Four more people belonging to the gay and lesbian community urged the Delhi high court on Thursday to declare that marriages between any two persons irrespective of their sex be solemnised under the Special Marriage Act (SMA).
The Delhi government in response to a similar petition filed earlier has said that there is no provision in the SMA under which two women can be married, and it would be willing to abide by the court's direction.
The latest petition is in addition to three pleas already before the high court seeking recognition of same sex marriages under the SMA, Hindu Marriage Act (HMA)and Foreign Marriage Act (FMA).
A bench of Justices Rajiv Sahai Endlaw and Amit Bansal sought response of the Centre on the joint plea by three men and a woman, who have urged the court to also declare that the SMA applies, regardless of sex, to any two persons who wish to marry by reading down any gender or sexuality-based restrictions contained in the Act.
In their plea, filed through advocates Meghna Mishra and Tahira from Karanjawala and Co law firm, the petitioners have also sought that the provisions in the SMA which require a 'male' and a 'female' for solemnisation of a marriage be declared as unconstitutional unless they are read as 'neutral to gender identity and sexual orientation'.
During the hearing, the central government assured the bench that it would file a reply to the earlier petitions during the course of the day and the court listed all the four petitions, including the latest one, on April 20.
Meanwhile, Delhi government has filed its response to one of the petitions moved by two women seeking to get married under the SMA and challenging provisions of the statute to the extent it does not provide for same sex marriages.
It has said that there was no provision in the SMA under which the two women can be married and their marriage be registered.
The Delhi government also said that it was 'ready and willing to abide by the directions' of the court.
The latest petition has said that three of the petitioners have gone abroad as Indian laws do not recognise same sex couples or marriages and such relationships do not enjoy the same benefits as those enjoyed by heterosexual couples.
The fourth petitioner is also contemplating going abroad to be with his partner as laws here do not recognise same sex relationships, the petition has said.
In the first petition on the issue before the high court, Abhijit Iyer Mitra and three others have contended that marriages between same sex couples are not possible despite the Supreme Court decriminalising consensual homosexual acts and sought a declaration to recognise same sex marriages under the HMA and SMA.
The two other pleas are -- one filed by two women seeking to get married under the SMA and challenging provisions of the statute to the extent it does not provide for same sex marriages, and the other by two men who got married in the US but were denied registration of their marriage under the Foreign Marriage Act (FMA).
The two women and the two men, who got married abroad, have been represented by senior advocate Menaka Guruswamy and advocates Arundhati Katju, Govind Manoharan and Surabhi Dhar.
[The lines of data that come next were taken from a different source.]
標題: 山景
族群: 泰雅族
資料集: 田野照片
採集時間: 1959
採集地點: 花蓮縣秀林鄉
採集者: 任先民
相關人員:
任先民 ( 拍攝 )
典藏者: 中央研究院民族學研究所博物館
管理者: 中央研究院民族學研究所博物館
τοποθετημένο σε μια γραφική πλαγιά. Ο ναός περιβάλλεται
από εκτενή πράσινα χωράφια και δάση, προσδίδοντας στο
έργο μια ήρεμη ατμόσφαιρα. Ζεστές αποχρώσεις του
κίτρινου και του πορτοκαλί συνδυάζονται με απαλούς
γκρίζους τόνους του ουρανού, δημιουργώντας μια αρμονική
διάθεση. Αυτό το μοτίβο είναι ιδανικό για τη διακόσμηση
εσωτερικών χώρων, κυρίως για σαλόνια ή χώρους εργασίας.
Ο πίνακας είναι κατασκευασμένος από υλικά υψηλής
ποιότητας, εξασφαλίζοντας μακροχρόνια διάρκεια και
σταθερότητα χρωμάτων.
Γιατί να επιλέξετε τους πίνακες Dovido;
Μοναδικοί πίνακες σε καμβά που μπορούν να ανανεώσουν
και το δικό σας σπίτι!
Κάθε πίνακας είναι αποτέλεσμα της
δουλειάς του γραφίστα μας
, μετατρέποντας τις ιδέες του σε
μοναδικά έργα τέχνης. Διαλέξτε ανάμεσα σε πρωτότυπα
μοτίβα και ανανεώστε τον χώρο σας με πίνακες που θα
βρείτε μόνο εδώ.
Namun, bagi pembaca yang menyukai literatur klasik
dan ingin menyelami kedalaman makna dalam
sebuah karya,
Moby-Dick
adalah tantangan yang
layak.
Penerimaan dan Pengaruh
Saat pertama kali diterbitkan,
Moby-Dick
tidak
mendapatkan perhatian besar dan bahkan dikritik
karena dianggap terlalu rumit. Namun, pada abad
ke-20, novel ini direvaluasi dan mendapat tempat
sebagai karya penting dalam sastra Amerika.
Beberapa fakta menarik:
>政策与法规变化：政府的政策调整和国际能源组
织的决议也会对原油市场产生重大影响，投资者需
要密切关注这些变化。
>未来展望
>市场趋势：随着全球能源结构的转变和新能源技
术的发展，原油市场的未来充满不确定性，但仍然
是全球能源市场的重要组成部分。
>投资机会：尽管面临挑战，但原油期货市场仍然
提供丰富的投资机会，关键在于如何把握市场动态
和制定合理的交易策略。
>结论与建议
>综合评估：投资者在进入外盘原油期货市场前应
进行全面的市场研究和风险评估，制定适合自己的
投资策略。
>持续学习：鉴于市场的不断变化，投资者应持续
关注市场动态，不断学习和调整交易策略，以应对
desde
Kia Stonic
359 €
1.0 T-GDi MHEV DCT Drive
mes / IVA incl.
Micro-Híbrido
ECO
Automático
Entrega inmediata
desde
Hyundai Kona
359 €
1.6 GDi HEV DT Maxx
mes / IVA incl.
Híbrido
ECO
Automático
The plea by equal rights activists Mitra, Gopi Shankar M, Giti Thadani and G Oorvasi was filed through advocates Raghav Awasthi with Mukesh Sharma.
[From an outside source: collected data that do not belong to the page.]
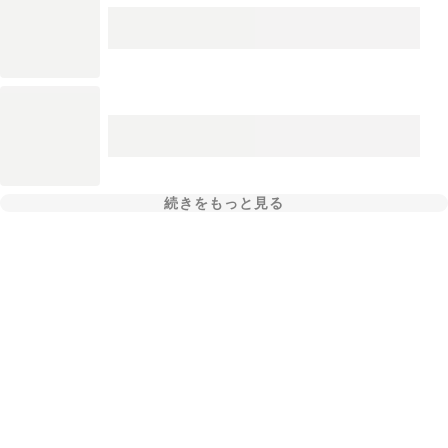
続きをもっと見る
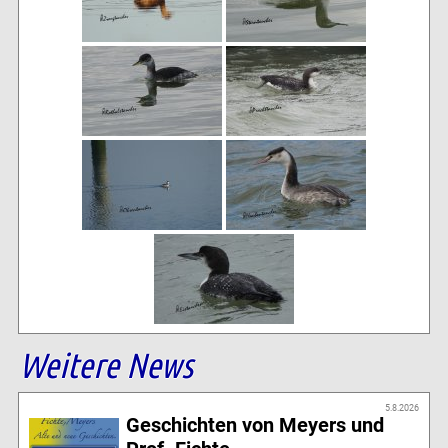
Weitere News
5.8.2026
Geschichten von Meyers und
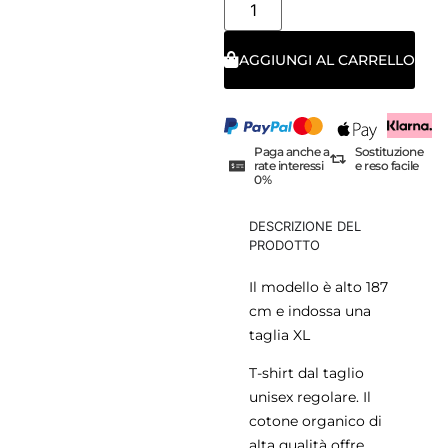
AGGIUNGI AL CARRELLO
Paga anche a
Sostituzione
rate interessi
e reso facile
0%
DESCRIZIONE DEL
PRODOTTO
Il modello è alto 187
cm e indossa una
taglia XL
T-shirt dal taglio
unisex regolare. Il
cotone organico di
alta qualità offre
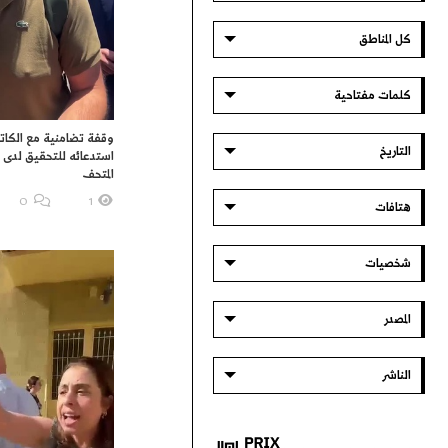
كل المناطق
كلمات مفتاحية
وقفة تضامنية مع الكا
التاريخ
استدعائه للتحقيق لدى ا
المتحف
O
1
هتافات
شخصيات
المصدر
الناشر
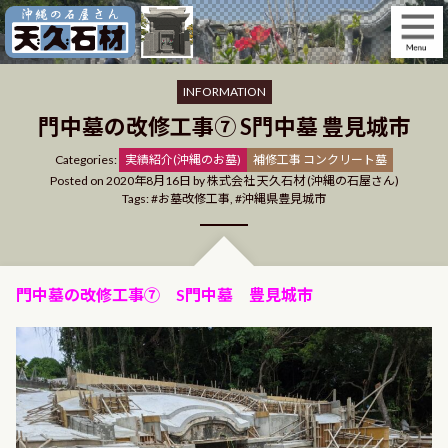
Skip
to
content
INFORMATION
門中墓の改修工事⑦ S門中墓 豊見城市
Categories
Categories:
実績紹介(沖縄のお墓)
補修工事 コンクリート墓
Posted on
2020年8月16日
by
株式会社 天久石材 (沖縄の石屋さん)
Tags:
お墓改修工事
,
沖縄県豊見城市
門中墓の改修工事⑦ S門中墓 豊見城市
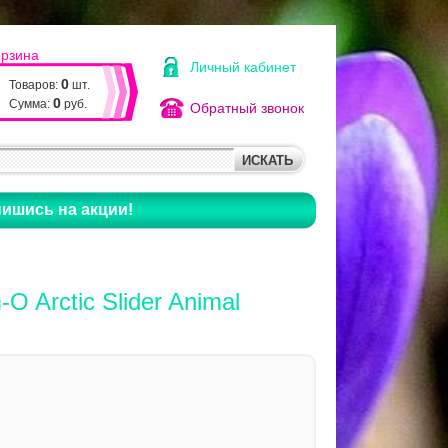
орзина
Личный кабинет
0
Товаров:
шт.
0
Сумма:
руб.
Обратный звонок
ишись на акции!
 Arctic Slider Animal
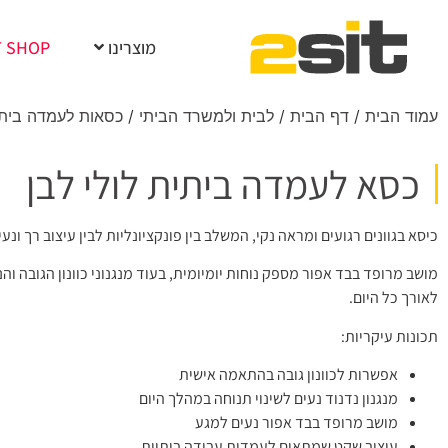
מוצרינו
T SHOP
עמוד הבית
/
דף הבית
/
לבית ולמשרד הביתי
/
כסאות לעמדה בית
כסא לעמדה ביתית לולי לבן
כיסא בגוונים רגועים ומראה נקי, המשלב בין פונקציונליות לבין עיצוב רך ונעי
מושב מרופד בבד אפור מספק נוחות יומיומית, בעוד מנגנוני כוונון הגובה 
לאורך כל היום.
תכונות עיקריות:
אפשרות לכוונון גובה בהתאמה אישית
מנגנון נדנוד נעים לשינוי תנוחה במהלך היום
מושב מרופד בבד אפור נעים למגע
עיצוב שקט שמתאים לעמדות עבודה ביתיות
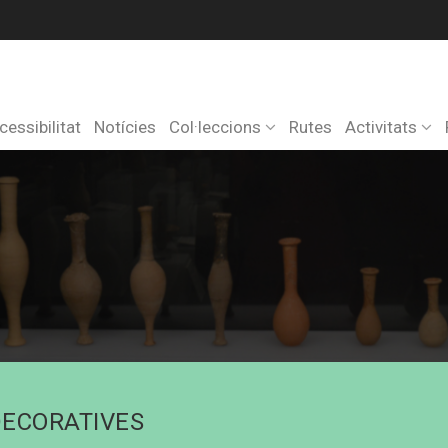
cessibilitat
Notícies
Col·leccions
Rutes
Activitats
DECORATIVES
Mitra and others, in their petition, have contended that homosexuality has been decriminalised by the apex court but same sex marriages are still not being allowed under the HMA provisions.
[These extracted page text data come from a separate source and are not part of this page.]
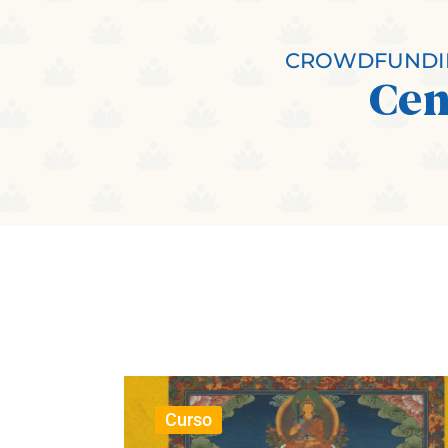
CROWDFUNDIN
Cen
Curso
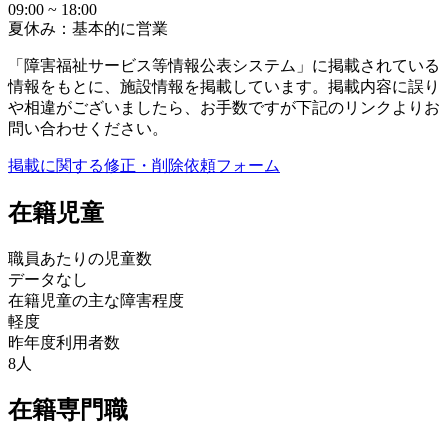
09:00 ~ 18:00
夏休み：基本的に営業
「障害福祉サービス等情報公表システム」に掲載されている
情報をもとに、施設情報を掲載しています。掲載内容に誤り
や相違がございましたら、お手数ですが下記のリンクよりお
問い合わせください。
掲載に関する修正・削除依頼フォーム
在籍児童
職員あたりの児童数
データなし
在籍児童の主な障害程度
軽度
昨年度利用者数
8人
在籍専門職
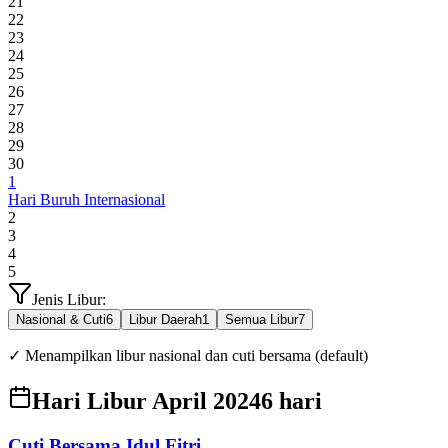
21
22
23
24
25
26
27
28
29
30
1
Hari Buruh Internasional
2
3
4
5
Jenis Libur:
Nasional & Cuti
6
Libur Daerah
1
Semua Libur
7
✓ Menampilkan libur nasional dan cuti bersama (default)
Hari Libur April 2024
6
hari
Cuti Bersama Idul Fitri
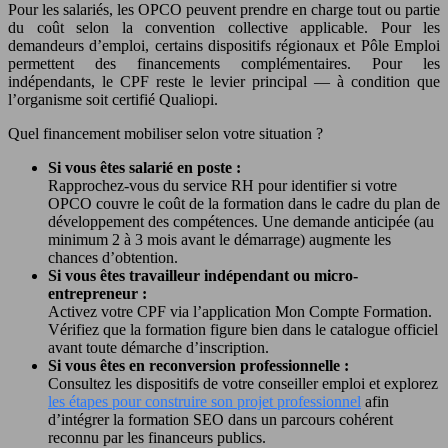
Pour les salariés, les OPCO peuvent prendre en charge tout ou partie
du coût selon la convention collective applicable. Pour les
demandeurs d’emploi, certains dispositifs régionaux et Pôle Emploi
permettent des financements complémentaires. Pour les
indépendants, le CPF reste le levier principal — à condition que
l’organisme soit certifié Qualiopi.
Quel financement mobiliser selon votre situation ?
Si vous êtes salarié en poste :
Rapprochez-vous du service RH pour identifier si votre
OPCO couvre le coût de la formation dans le cadre du plan de
développement des compétences. Une demande anticipée (au
minimum 2 à 3 mois avant le démarrage) augmente les
chances d’obtention.
Si vous êtes travailleur indépendant ou micro-
entrepreneur :
Activez votre CPF via l’application Mon Compte Formation.
Vérifiez que la formation figure bien dans le catalogue officiel
avant toute démarche d’inscription.
Si vous êtes en reconversion professionnelle :
Consultez les dispositifs de votre conseiller emploi et explorez
les étapes pour construire son projet professionnel
afin
d’intégrer la formation SEO dans un parcours cohérent
reconnu par les financeurs publics.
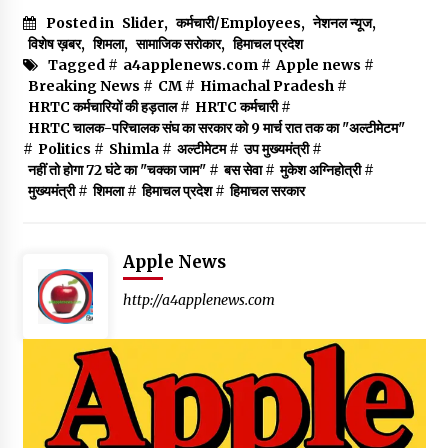
Posted in
Slider
,
कर्मचारी/Employees
,
नेशनल न्यूज
,
विशेष ख़बर
,
शिमला
,
सामाजिक सरोकार
,
हिमाचल प्रदेश
Tagged #
a4applenews.com
#
Apple news
#
Breaking News
#
CM
#
Himachal Pradesh
#
HRTC कर्मचारियों की हड़ताल
#
HRTC कर्मचारी
#
HRTC चालक-परिचालक संघ का सरकार को 9 मार्च रात तक का "अल्टीमेटम"
#
Politics
#
Shimla
#
अल्टीमेटम
#
उप मुख्यमंत्री
#
नहीं तो होगा 72 घंटे का "चक्का जाम"
#
बस सेवा
#
मुकेश अग्निहोत्री
#
मुख्यमंत्री
#
शिमला
#
हिमाचल प्रदेश
#
हिमाचल सरकार
Apple News
http://a4applenews.com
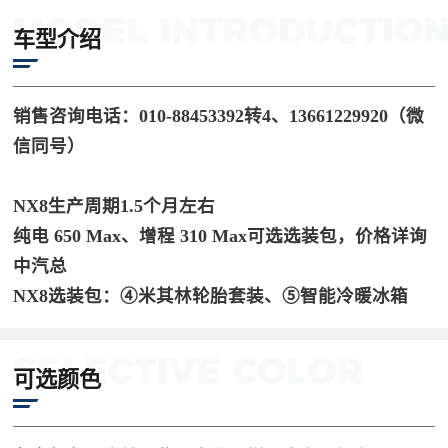
车型介绍
销售咨询电话：010-88453392转4、13661229920（微
信同号）
NX8生产周期1.5个月左右
纯电 650 Max、增程 310 Max可选选装包，价格详询
中汽总
NX8选装包：④米其林轮胎套装、⑤智能冷暖冰箱
可选颜色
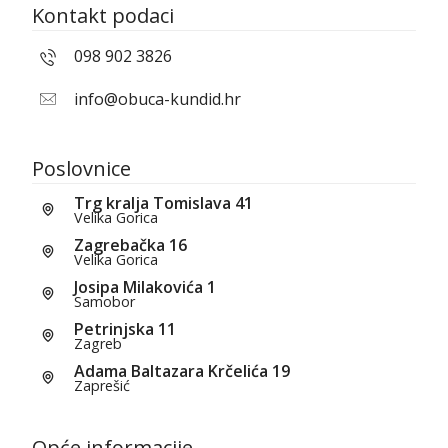
Kontakt podaci
098 902 3826
info@obuca-kundid.hr
Poslovnice
Trg kralja Tomislava 41
Velika Gorica
Zagrebačka 16
Velika Gorica
Josipa Milakovića 1
Samobor
Petrinjska 11
Zagreb
Adama Baltazara Krčelića 19
Zaprešić
Opće informacije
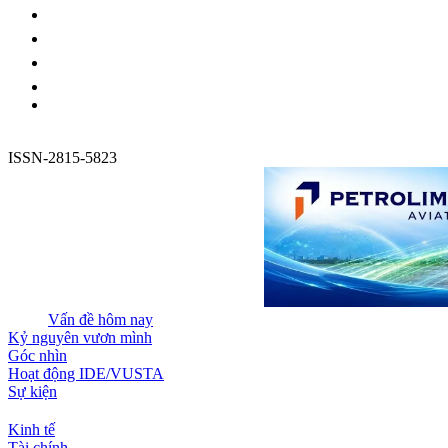
ISSN-2815-5823
Vấn đề hôm nay
Kỷ nguyên vươn mình
Góc nhìn
Hoạt động IDE/VUSTA
Sự kiện
Kinh tế
Tài chính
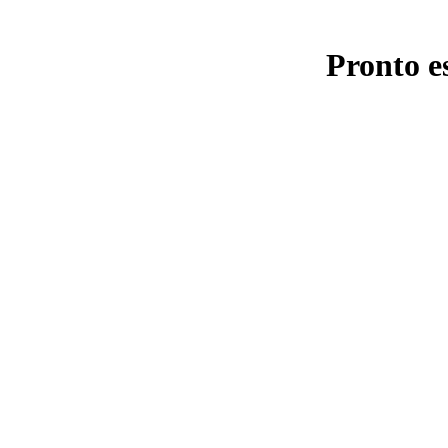
Pronto e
'This is despite the fact that the said Act does not distinguish between heterosexual and homosexual marriage if one were to go by how it has been worded. It very clearly states that marriage can indeed be solemnised between 'any two Hindus'.
'In this view of the matter, it can be stated that it is against the constitutional mandate of non-arbitrariness if the said right is not extended to homosexual apart from heterosexual couples,' the petition has said.
The denial of this right to homosexual couples is also against the mandate of various international conventions that India is signatory to, the plea said.
The Centre had earlier told the high court that marriage between same sex couples was 'not permissible' as it was not recognised by 'our laws, legal system, society and our values'.
The petition by Mitra has said the case for extending the same right of marriage to 'lesbian, gay, bisexual and transgender' (LGBT) persons as those enjoyed by everyone else is neither radical nor complicated and rests on two fundamental principles that underpin International Human Rights Law -- equality and non-discrimination.
The two women petitioners, aged 47 and 36, have contended that not being allowed to get married has denied them several rights -- liking owning a house, opening a bank account, family life insurance -- which opposite sex couples take for granted.
The two men, who got married in the US, have said that their marriage was not registered under the FMA by the Indian consulate as they were a same sex couple.
'The Indian consulate would have registered the marriage of any similarly placed opposite sex couple,' they have contended.
The couple, in relationship since 2012 and got married in 2017, have also claimed that during the COVID-19 pandemic, non recognition of their marriage by the laws here continues to disentitle them to travel as a married couple to India and spend time with their families.